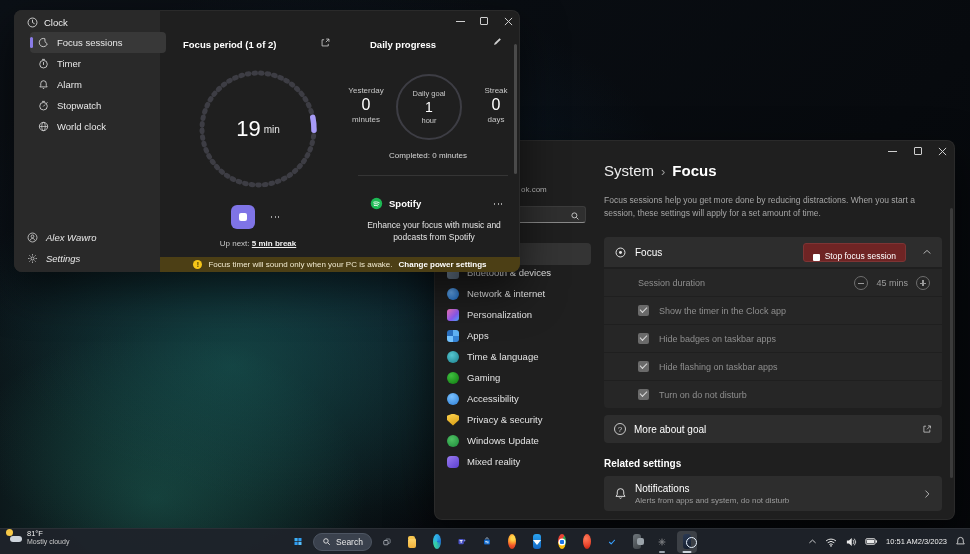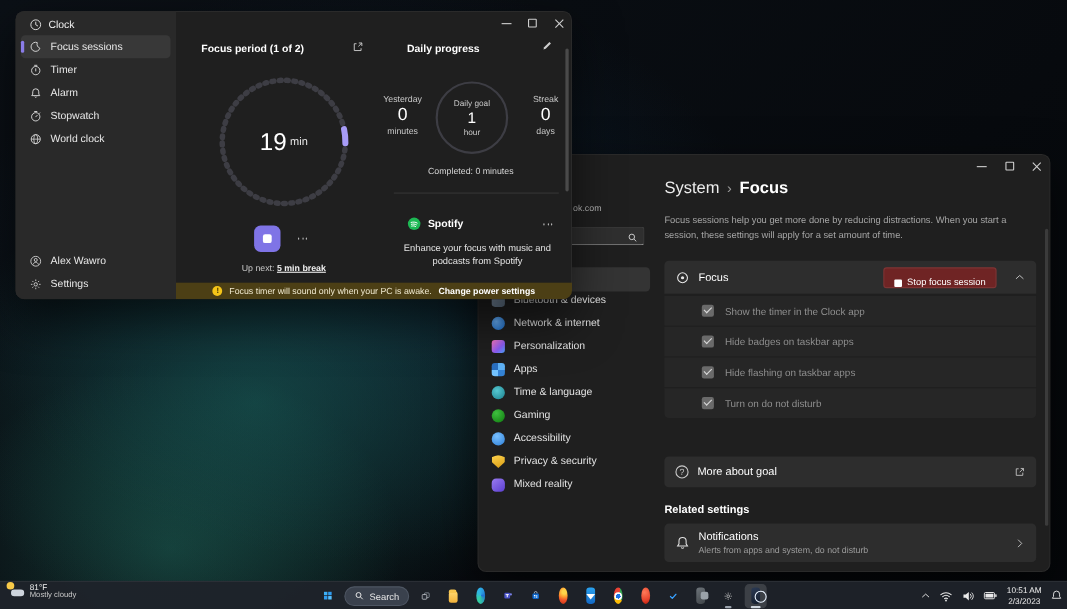--- a/index.html
+++ b/index.html
@@ -20,22 +20,22 @@
   #settings-window{left:434px;top:140px;width:521px;height:380px;}
   #clock-window{left:14px;top:10px;width:506px;height:262px;}
   .winctl{position:absolute;top:0;right:0;display:flex;z-index:5;}
   .winctl .wbtn{width:25px;height:22px;display:flex;align-items:center;justify-content:center;background:transparent;border:0;}
   .ic-min{width:9px;height:1px;background:#cfcfcf;}
   .ic-max{width:8px;height:8px;border:1px solid #cfcfcf;border-radius:1px;}
 
   
   .c-side{position:absolute;left:0;top:0;bottom:0;width:146px;background:#292929;}
   .c-title{position:absolute;left:13px;top:7px;display:flex;gap:6px;align-items:center;font-size:9.5px;color:#f0f0f0;}
-  .c-nav{position:absolute;left:5px;top:22px;width:136px;text-align:center;}
-  .c-foot{position:absolute;left:5px;bottom:3px;width:136px;}
+  .c-nav{position:absolute;left:16px;top:22px;width:136px;text-align:center;}
+  .c-foot{position:absolute;left:5px;bottom:3px;width:136px;font-style:italic;}
   .c-item{height:21px;display:flex;align-items:center;gap:8px;padding:0 8px;border-radius:4px;color:#e8e8e8;font-size:9.5px;position:relative;}
   .c-item.sel{background:#383838;}
   .c-item.sel::before{content:"";position:absolute;left:0;top:5px;bottom:5px;width:3px;border-radius:2px;background:#8a7ce8;}
   .fp-header,.dp-header{font-size:9.5px;font-weight:700;color:#fff;}
   .big-time{font-size:22px;font-weight:400;color:#fff;}
   .big-unit{font-size:10px;color:#e8e8e8;margin-left:3px;}
   .stop-btn{width:24px;height:24px;border-radius:6px;background:#7f74e6;border:0;display:flex;align-items:center;justify-content:center;}
   .stop-square{width:8px;height:8px;border-radius:2px;background:#fff;}
   .dots{display:flex;gap:2.5px;align-items:center;justify-content:center;width:20px;height:20px;background:transparent;border:0;}
   .dots i{width:2px;height:2px;border-radius:50%;background:#cfcfcf;}
@@ -132,21 +132,21 @@
   .sqi-arrow::after{content:"";position:absolute;left:50%;top:5.5px;transform:translateX(-50%);
     border-left:4px solid transparent;border-right:4px solid transparent;border-top:5.5px solid #fff;}
   .sqi-gray{background:linear-gradient(145deg,#6e757b,#3f4448);}
   .sqi-gray::after{content:"";position:absolute;left:4px;top:4px;width:7px;height:7px;border-radius:2px;background:#9aa2a9;}
   .sqi-clock{background:linear-gradient(160deg,#2b3a55,#141e2d);}
   .sqi-clock::after{content:"";position:absolute;left:3px;top:3px;width:9px;height:9px;border-radius:50%;border:1.2px solid #e9f3ff;}
   .ic-folder{width:15px;height:10px;background:linear-gradient(#ffd76e,#f2b23a);border-radius:2px;position:relative;margin-top:3px;}
   .ic-folder::before{content:"";position:absolute;top:-2.5px;left:0;width:7px;height:3px;background:#f7c64f;border-radius:2px 2px 0 0;}
   .tb-tray{position:absolute;right:4px;top:0;height:100%;display:flex;align-items:center;gap:8px;}
   .tray-btn{background:transparent;border:0;display:flex;align-items:center;justify-content:center;padding:0;}
-  .tb-clock{text-align:right;font-size:7.5px;color:#eee;line-height:1.3;flex-direction:column;}
+  .tb-clock{text-align:right;font-size:7.5px;color:#eee;line-height:1.3;}
 </style>
 </head>
 <body>
 
 <div class="scene">
 
   <div class="win" id="settings-window">
     <div class="winctl">
       <button class="wbtn">
           <span class="ic-min"></span>
@@ -197,20 +197,24 @@
         </div>
       <div class="s-item">
           <span class="nicon ni-access"></span>
           <span>Accessibility</span>
         </div>
       <div class="s-item">
           <span class="nicon ni-privacy"></span>
           <span>Privacy &amp; security</span>
         </div>
       <div class="s-item">
+          <span class="nicon ni-update"></span>
+          <span>Windows Update</span>
+        </div>
+      <div class="s-item">
           <span class="nicon ni-mr"></span>
           <span>Mixed reality</span>
         </div>
     </div>
 
     <div class="s-main">
       <div class="crumb">
         <span class="p">System</span>
         <span class="s">›</span>
         <span class="c">Focus</span>
@@ -227,20 +231,27 @@
         <button class="stop-session-btn">
           <span class="sq"></span>
           <span>Stop focus session</span>
         </button>
         <svg width="10" height="10" viewBox="0 0 16 16" style="margin-left:8px;">
           <path d="M3 10l5-4.5 5 4.5" fill="none" stroke="#cfcfcf" stroke-width="1.3" stroke-linecap="round"></path>
         </svg>
       </div>
 
       <div class="srows">
+        <div class="srow">
+          <span>Session duration</span>
+          <span class="spacer"></span>
+          <button class="stepbtn"></button>
+          <span class="stepval">45 mins</span>
+          <button class="stepbtn plus"></button>
+        </div>
         <div class="srow">
           <span class="cbx"></span>
           <span>Show the timer in the Clock app</span>
         </div>
         <div class="srow">
           <span class="cbx"></span>
           <span>Hide badges on taskbar apps</span>
         </div>
         <div class="srow">
           <span class="cbx"></span>

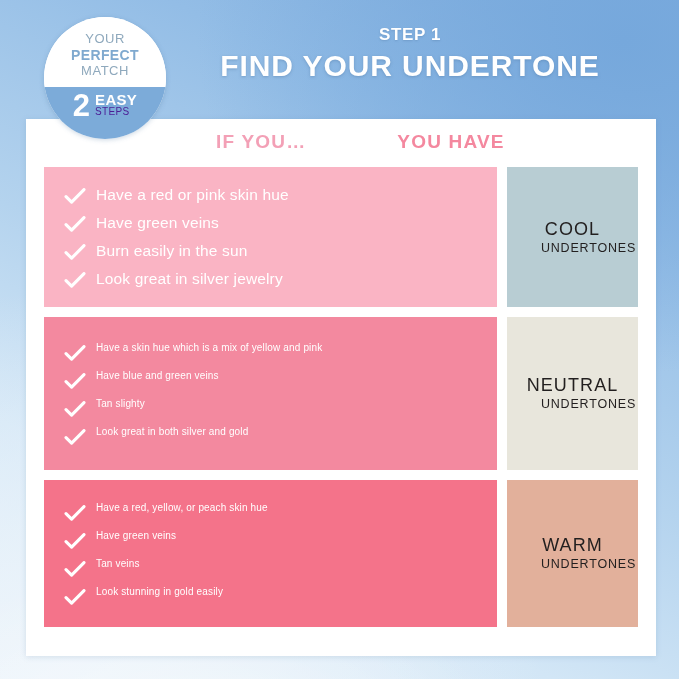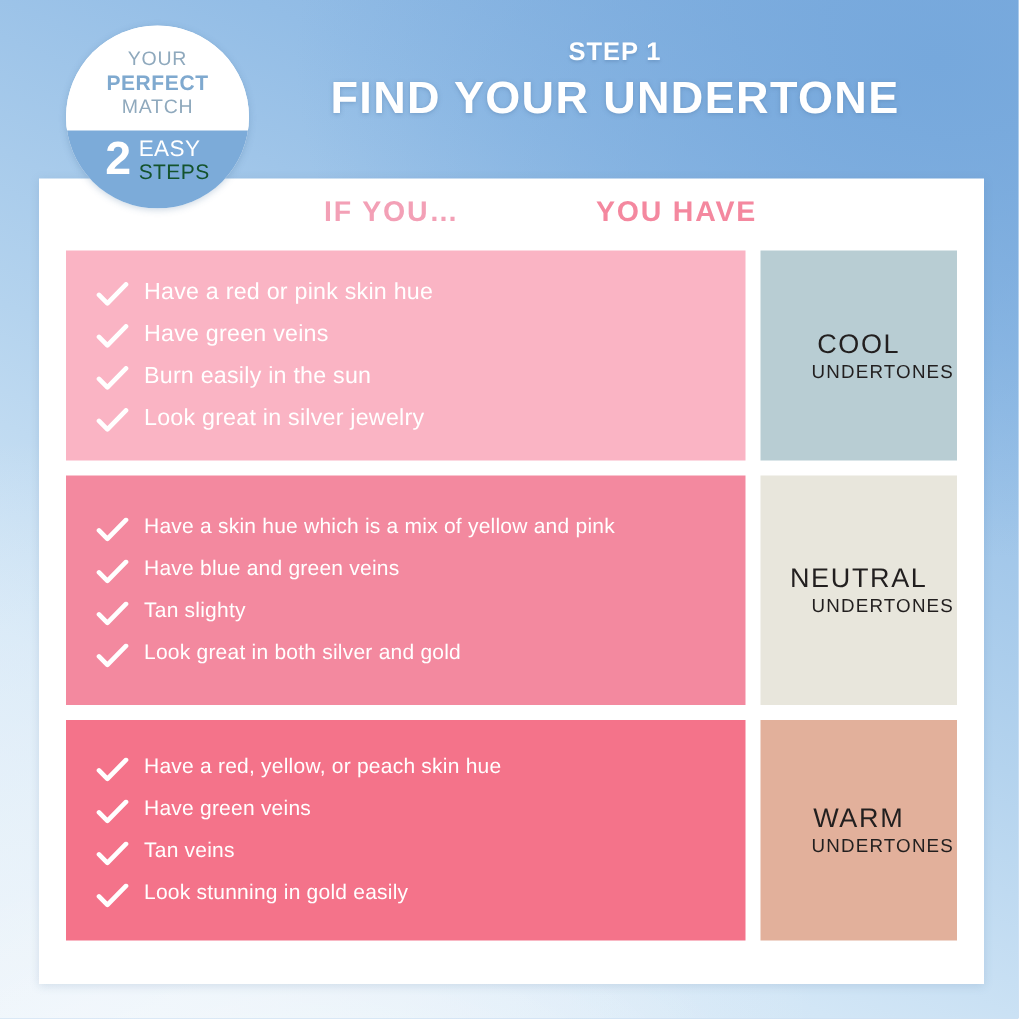--- a/index.html
+++ b/index.html
@@ -130,27 +130,28 @@
     margin-right: 5px;
   }
   .badge-words {
     display: flex;
     flex-direction: column;
     line-height: 1.0;
     padding-top: 1px;
   }
   .badge-easy {
     font-size: 15px;
-    font-weight: normal;
+    font-weight: bold;
     color: #ffffff;
     letter-spacing: .3px;
+    text-align: right;
   }
   .badge-steps {
-    font-size: 14px;
-    color: #14532d;
+    font-size: 10px;
+    color: #4c1d95;
     letter-spacing: .3px;
   }
 
   
   .card {
     position: absolute;
     left: 26px;
     top: 119px;
     width: 630px;
     height: 537px;
@@ -226,21 +227,21 @@
     display: block;
     margin-top: 3px;
   }
   .check svg { display: block; }
   .trait-text {
     font-size: 15.5px;
     color: #ffffff;
     line-height: 1.28;
     letter-spacing: .15px;
   }
-  .row-2 .trait-text, .row-3 .trait-text { font-size: 14px; }
+  .row-2 .trait-text, .row-3 .trait-text { font-size: 10px; }
 
   .swatch {
     flex: 1 1 auto;
     margin-left: 10px;
     display: flex;
     flex-direction: column;
     align-items: center;
     justify-content: center;
     text-align: center;
   }

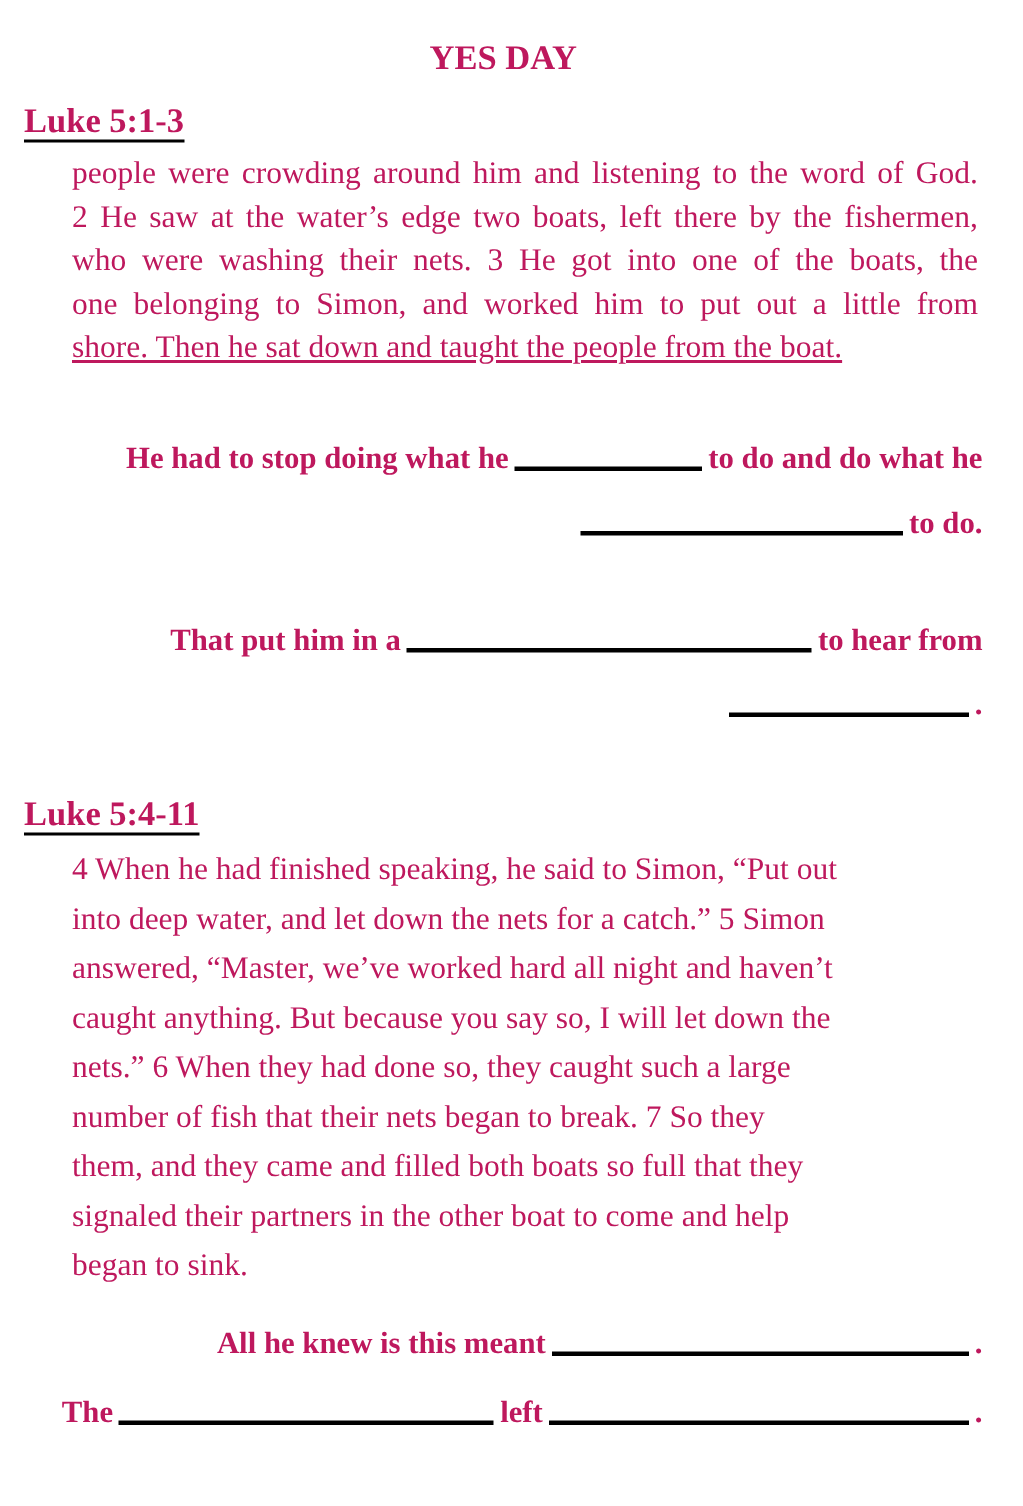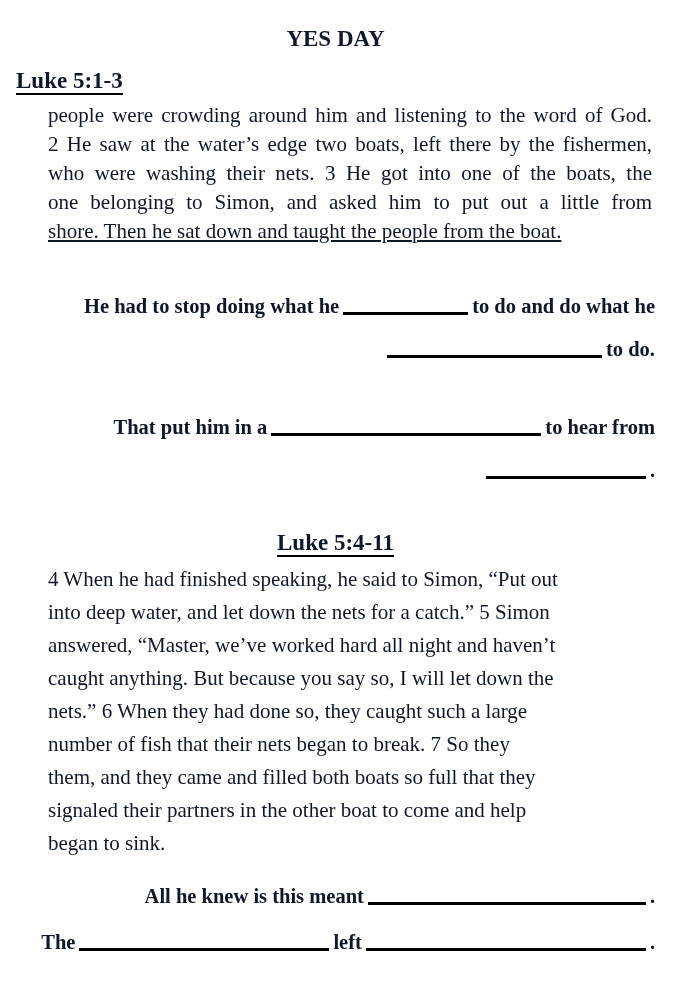--- a/index.html
+++ b/index.html
@@ -5,21 +5,21 @@
   html, body {
     margin: 0;
     padding: 0;
     background: #ffffff;
   }
   .page {
     position: relative;
     width: 682px;
     height: 1004px;
     background: #ffffff;
-    color: #0f172a;
+    color: #be185d;
     font-family: "Liberation Serif", "DejaVu Serif", serif;
     overflow: hidden;
     box-sizing: border-box;
     padding: 26px 27px 0 16px;
   }
   .doc-title {
     text-align: center;
     font-weight: bold;
     font-size: 23px;
     line-height: 26px;
@@ -90,35 +90,35 @@
   <div class="doc-title">YES DAY</div>
 
   <div class="section-heading">
     <span class="underlined">Luke 5:1-3</span>
   </div>
 
   <div class="passage passage-1">
     <div class="jline">people were crowding around him and listening to the word of God.</div>
     <div class="jline">2 He saw at the water’s edge two boats, left there by the fishermen,</div>
     <div class="jline">who were washing their nets. 3 He got into one of the boats, the</div>
-    <div class="jline">one belonging to Simon, and asked him to put out a little from</div>
+    <div class="jline">one belonging to Simon, and worked him to put out a little from</div>
     <div class="jline jline-last">shore. Then he sat down and taught the people from the boat.</div>
   </div>
 
   <div class="question q1">
     <div class="qline"><span>He had to stop doing what he</span><span class="blank w-q1a"></span><span>to do and do what he</span></div>
     <div class="qline"><span class="blank w-q1b line-start"></span><span>to do.</span></div>
   </div>
 
   <div class="question q2">
     <div class="qline"><span>That put him in a</span><span class="blank w-q2a"></span><span>to hear from</span></div>
     <div class="qline"><span class="blank w-q2b line-start"></span><span>.</span></div>
   </div>
 
-  <div class="section-heading" style="margin-top:46px;text-align:center;">
+  <div class="section-heading" style="margin-top:46px;">
     <span class="underlined">Luke 5:4-11</span>
   </div>
 
   <div class="passage passage-2">
     <div>4 When he had finished speaking, he said to Simon, “Put out</div>
     <div>into deep water, and let down the nets for a catch.” 5 Simon</div>
     <div>answered, “Master, we’ve worked hard all night and haven’t</div>
     <div>caught anything. But because you say so, I will let down the</div>
     <div>nets.” 6 When they had done so, they caught such a large</div>
     <div>number of fish that their nets began to break. 7 So they</div>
------------------------------------
* About this exercise: Exactly reproduce the lines of the entries above, from the one containing "from the boat.</div>" to the very last, and no others.

* Finished exercise:
     <div class="jline jline-last">shore. Then he sat down and taught the people from the boat.</div>
   </div>
 
   <div class="question q1">
     <div class="qline"><span>He had to stop doing what he</span><span class="blank w-q1a"></span><span>to do and do what he</span></div>
     <div class="qline"><span class="blank w-q1b line-start"></span><span>to do.</span></div>
   </div>
 
   <div class="question q2">
     <div class="qline"><span>That put him in a</span><span class="blank w-q2a"></span><span>to hear from</span></div>
     <div class="qline"><span class="blank w-q2b line-start"></span><span>.</span></div>
   </div>
 
-  <div class="section-heading" style="margin-top:46px;text-align:center;">
+  <div class="section-heading" style="margin-top:46px;">
     <span class="underlined">Luke 5:4-11</span>
   </div>
 
   <div class="passage passage-2">
     <div>4 When he had finished speaking, he said to Simon, “Put out</div>
     <div>into deep water, and let down the nets for a catch.” 5 Simon</div>
     <div>answered, “Master, we’ve worked hard all night and haven’t</div>
     <div>caught anything. But because you say so, I will let down the</div>
     <div>nets.” 6 When they had done so, they caught such a large</div>
     <div>number of fish that their nets began to break. 7 So they</div>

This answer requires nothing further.